If you're trying to get pregnant, chances are you've been overwhelmed with tips and advice. Books, magazines, Web sites, and well-meaning friends and relatives are full of suggestions. But how do you separate the myths from the facts? Here are some common misconceptions about conception.
- You'll have a better chance of conceiving if you relax and stop worrying about it. Even assuming this were possible, there's no clinical evidence that it makes a difference. While extreme stress can affect your ability to ovulate in very rare cases, "worrying about it" — especially if that worry takes the form of monitoring ovulation and timing intercourse to coincide with your most fertile time — can only help.
- Drinking Robitussin before you ovulate will make you more fertile. The theory is that guaifenesin, the expectorant ingredient in Robitussin, will help thin your cervical mucus in the same way it thins the mucus in your lungs, making it easier for the sperm to swim through your cervix and reach the egg. While guaifenesin may, indeed, result in thinner mucus, it's not clear that thin mucus alone will make you more fertile. The quantity of mucus is as important as its consistency, and Robitussin will not affect this.

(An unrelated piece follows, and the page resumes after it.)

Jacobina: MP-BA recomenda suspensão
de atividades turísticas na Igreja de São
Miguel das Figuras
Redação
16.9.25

- You'll conceive more quickly if you make love during the day, with the lights on. While studies have shown that sperm levels are somewhat higher in the morning, there's no clinical basis for keeping the lights on. (If you enjoy it, of course, that's another matter.)
- Having sex every day increases your odds of getting pregnant. You can have sex 10 times a day and it won't result in pregnancy unless it's timed to coincide with ovulation. And even if you've timed things correctly, the New England Journal of Medicine (NEJM) reports that a major study found no difference in pregnancy rates between couples who had sex daily and those who had sex every other day.

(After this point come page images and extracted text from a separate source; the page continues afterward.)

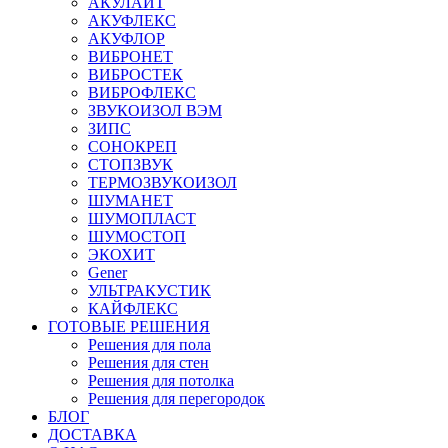
АКУЛАЙТ
АКУФЛЕКС
АКУФЛОР
ВИБРОНЕТ
ВИБРОСТЕК
ВИБРОФЛЕКС
ЗВУКОИЗОЛ ВЭМ
ЗИПС
СОНОКРЕП
СТОПЗВУК
ТЕРМОЗВУКОИЗОЛ
ШУМАНЕТ
ШУМОПЛАСТ
ШУМОСТОП
ЭКОХИТ
Gener
УЛЬТРАКУСТИК
КАЙФЛЕКС
ГОТОВЫЕ РЕШЕНИЯ
Решения для пола
Решения для стен
Решения для потолка
Решения для перегородок
БЛОГ
ДОСТАВКА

- If you have sex early in your fertile period, the baby will be a boy; later, a girl. There's an old wives' tale that "boy sperm" (those with Y-chromosomes) swim faster than their female counterparts, but the NEJM study found no difference.
- Bike riding will reduce your husband's sperm count. If your partner is an Olympic-level, long-distance cyclist, it is theoretically possible (although not clinically proven) that the extra heat, jostling, and grinding on the testicular region will affect sperm count. Recreational cyclists need not worry, however.
- Eating nonorganic bananas can make men sterile. This claim is based on a report that chemicals used in growing bananas had a negative effect on the sperm of farm workers. There is no clinical proof that men who eat the bananas could be similarly affected.
- Cooling your husband's "jets" with an ice pack can increase his fertility. Like many conception myths, this one has a basis in fact: Sperm counts tend to rise in cooler temperatures. For this reason, men who are trying to conceive are advised to wear loose underwear (boxers instead of briefs), and avoid long, hot baths, saunas, and hot tubs. However, since it takes at least two months for a man's sperm count to be positively affected by cooler temperatures, using an ice pack on his genital area is hardly a practical solution.